Education, Experience, Inspiration

In my opinion, there are three elements to a balanced and effective professional in whatever field: education, experience, and inspiration. The combination of these elements are essential if a person is going to be a producer - that is - they are going to produce results. I’m a software developer so my mind goes first to the production of software, but the concept is universal.

Think for a bit about a mouse in a maze. You know, the one that learns by trial and error. He runs into decisions and dead ends and each time adds this information to memory to as to eventually rule out all of the ways he should not go. Imagine now that he were able to read an instruction manual or study a map for his maze before he embarks.

The instruction manual is the education and the trial and error is the experience.

Staunch academics will decry the need for experience, claiming that what there is to be known can be read in a book, committed to the brain, and recalled when required.

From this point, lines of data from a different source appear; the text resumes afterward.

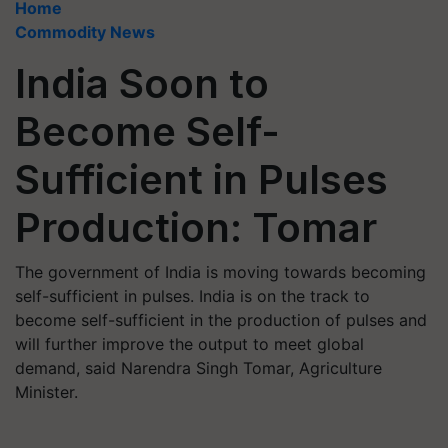
Home
Commodity News
India Soon to
Become Self-
Sufficient in Pulses
Production: Tomar
The government of India is moving towards becoming
self-sufficient in pulses. India is on the track to
become self-sufficient in the production of pulses and
will further improve the output to meet global
demand, said Narendra Singh Tomar, Agriculture
Minister.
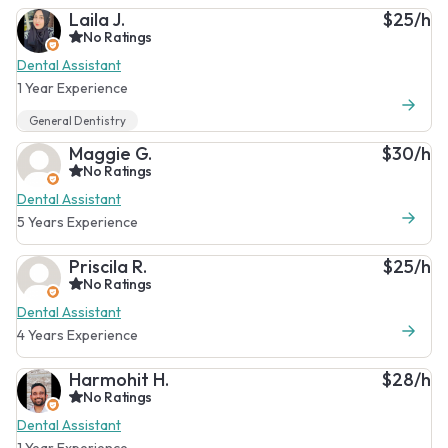
Laila J.
$25/h
No Ratings
Dental Assistant
1 Year Experience
General Dentistry
Maggie G.
$30/h
No Ratings
Dental Assistant
5 Years Experience
Priscila R.
$25/h
No Ratings
Dental Assistant
4 Years Experience
Harmohit H.
$28/h
No Ratings
Dental Assistant
1 Year Experience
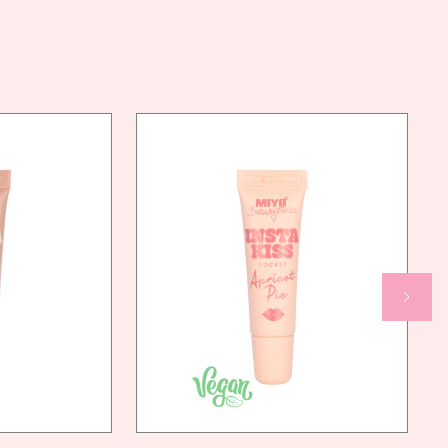
DIMETHICONE CROSSPOLYMER, LAUROYL LYSINE,
POLYMETHYLSILSESQUIOXANE,
CYCLOPENTASILOXANE, CYCLOHEXASILOXANE,
HDI/TRIMETHYLOL HEXYLLACTONE CROSSPOLYMER,
MAGNESIUM MYRISTATE, DECYL ISOSTEARATE,
ISOSTEARYL ISOSTEARATE, HYDROGENATED
POLYISOBUTENE, ETHYLHEXYLGLYCERIN,
MAGNESIUM OXIDE, ALUMINA, CAPRYLIC/CAPRIC
TRIGLYCERIDE, TIN OXIDE, PALMITIC ACID, [MAY
CONTAIN/MOŻE ZAWIERAĆ: CI 77499, CI 77742,
CI 77007, CI 15850, CI 77491, CI 19140, CI 77492,
CI 45410:2, CI 77266, CI 15850:1, CI 77510, CI
75470, CI 42090:2, CI 16035, CI 47005, CI 77891]
AN
YES
NDLY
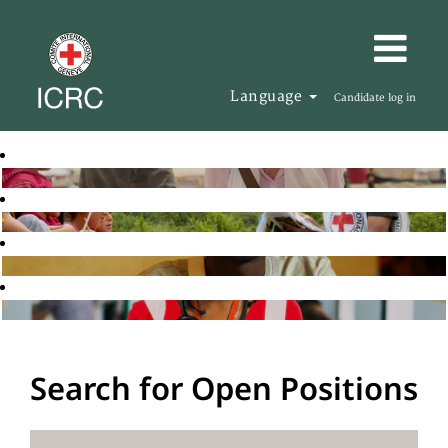
Language
Candidate log in
Search for Open Positions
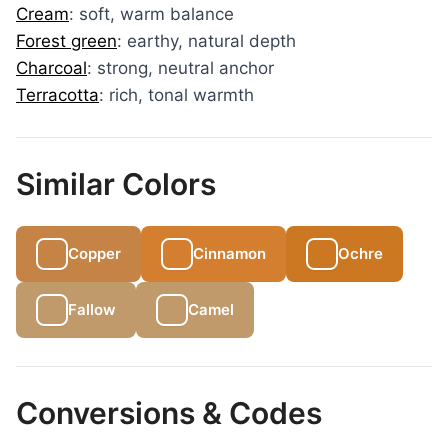
Cream
: soft, warm balance
Forest green
: earthy, natural depth
Charcoal
: strong, neutral anchor
Terracotta
: rich, tonal warmth
Similar Colors
Copper
Cinnamon
Ochre
Fallow
Camel
Conversions & Codes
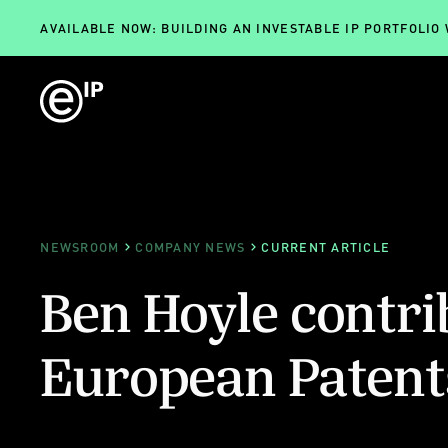
AVAILABLE NOW: BUILDING AN INVESTABLE IP PORTFOLIO
NEWSROOM
COMPANY NEWS
CURRENT ARTICLE
Ben Hoyle contri
European Paten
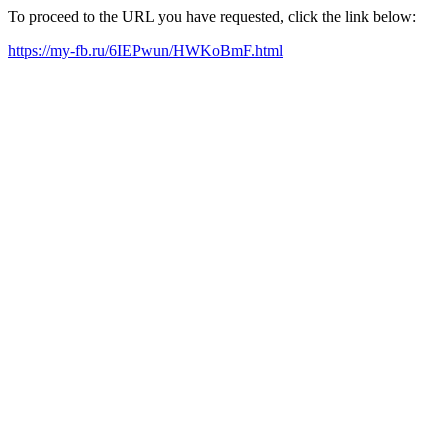
To proceed to the URL you have requested, click the link below:
https://my-fb.ru/6IEPwun/HWKoBmF.html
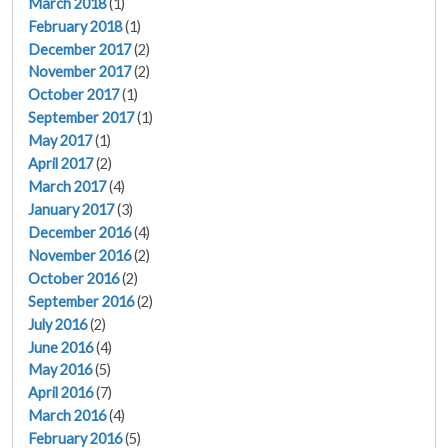
March 2018
(1)
February 2018
(1)
December 2017
(2)
November 2017
(2)
October 2017
(1)
September 2017
(1)
May 2017
(1)
April 2017
(2)
March 2017
(4)
January 2017
(3)
December 2016
(4)
November 2016
(2)
October 2016
(2)
September 2016
(2)
July 2016
(2)
June 2016
(4)
May 2016
(5)
April 2016
(7)
March 2016
(4)
February 2016
(5)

In the other camp, the non-academics - the ones that were all to happy to be finished with school - make opposite claims about the worthlessness of book knowledge. Their claim of “street smarts” is that experience is not only a much better teacher than education, but can almost entirely replace it.

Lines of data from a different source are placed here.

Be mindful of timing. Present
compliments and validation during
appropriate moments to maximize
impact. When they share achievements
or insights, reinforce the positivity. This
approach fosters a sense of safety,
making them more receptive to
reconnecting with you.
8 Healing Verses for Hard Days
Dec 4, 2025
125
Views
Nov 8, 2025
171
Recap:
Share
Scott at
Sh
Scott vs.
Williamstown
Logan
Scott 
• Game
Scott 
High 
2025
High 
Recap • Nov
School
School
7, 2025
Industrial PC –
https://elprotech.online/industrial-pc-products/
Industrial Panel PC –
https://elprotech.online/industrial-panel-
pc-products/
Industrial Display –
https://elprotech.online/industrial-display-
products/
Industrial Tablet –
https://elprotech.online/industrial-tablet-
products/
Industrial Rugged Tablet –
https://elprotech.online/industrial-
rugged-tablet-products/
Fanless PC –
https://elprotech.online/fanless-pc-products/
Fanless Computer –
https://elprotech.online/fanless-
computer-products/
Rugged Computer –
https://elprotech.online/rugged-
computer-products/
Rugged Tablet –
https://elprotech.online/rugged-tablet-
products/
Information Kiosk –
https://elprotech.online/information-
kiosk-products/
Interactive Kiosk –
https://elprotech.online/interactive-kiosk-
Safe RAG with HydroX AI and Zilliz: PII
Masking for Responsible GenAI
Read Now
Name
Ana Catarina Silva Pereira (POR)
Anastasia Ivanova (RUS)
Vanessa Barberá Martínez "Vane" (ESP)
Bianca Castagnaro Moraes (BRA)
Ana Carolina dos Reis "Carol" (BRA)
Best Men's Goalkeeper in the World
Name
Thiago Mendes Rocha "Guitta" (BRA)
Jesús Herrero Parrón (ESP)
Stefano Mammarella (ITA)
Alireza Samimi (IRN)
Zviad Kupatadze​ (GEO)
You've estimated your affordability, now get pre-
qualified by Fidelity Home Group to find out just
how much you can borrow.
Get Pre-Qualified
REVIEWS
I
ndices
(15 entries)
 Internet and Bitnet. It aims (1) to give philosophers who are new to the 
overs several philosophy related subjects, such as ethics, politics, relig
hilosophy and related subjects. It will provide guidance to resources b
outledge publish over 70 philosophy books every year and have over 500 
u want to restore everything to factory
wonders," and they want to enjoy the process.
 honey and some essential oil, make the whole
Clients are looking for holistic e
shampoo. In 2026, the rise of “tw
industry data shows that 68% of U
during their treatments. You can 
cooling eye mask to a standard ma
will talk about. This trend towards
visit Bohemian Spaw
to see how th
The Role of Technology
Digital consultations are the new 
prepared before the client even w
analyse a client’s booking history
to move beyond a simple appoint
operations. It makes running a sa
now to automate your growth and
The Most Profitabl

Neither is correct, of course, but the battle will surely rage on.

But I want to talk briefly about a third dynamic - inspiration. Inspiration is the cheese at the end of the maze and perhaps even the intrinsic joy of laying tracks! With education we know how. With experience, we know how not. With inspiration we finally have why.

But it doesn’t always make sense on paper or in our cerebral analysis. We might scan a prospective’s resume like a robot taking in data about schooling and work experience, but we might overlook the passions and objectives. None of the elements in the trifecta should be diminished, but most certainly not inspiration. Without education or experience a person will be behind but without inspiration I submit that he will be lost.

So how do we inspire? The questions on how to impart education and experience have easy answers, but not as much with inspiration. Inspiration is seed tossed into the soil. It requires some receptive soil, some time, and some faith. It’s a tough process. It’s tough because it’s hard to put words to any right method and no one actor is entirely in control.

I’ve always been interested in a concept I call general inspiration. I’ll explain.

I do not play guitar. I wish I did, but I have never loved it quite enough to practice everyday and learn how… which is obviously what is required. But when I hear someone play the guitar I can become rather inspired - not just inspired to play the guitar mind you because I’ve given up on that, but just inspired. I might redirect that inspiration into software or computer graphics or cooking or conversation. But what was given to me via the medium of a the instrument, I give back in another form. Inspiration was, then, the common currency of the transaction.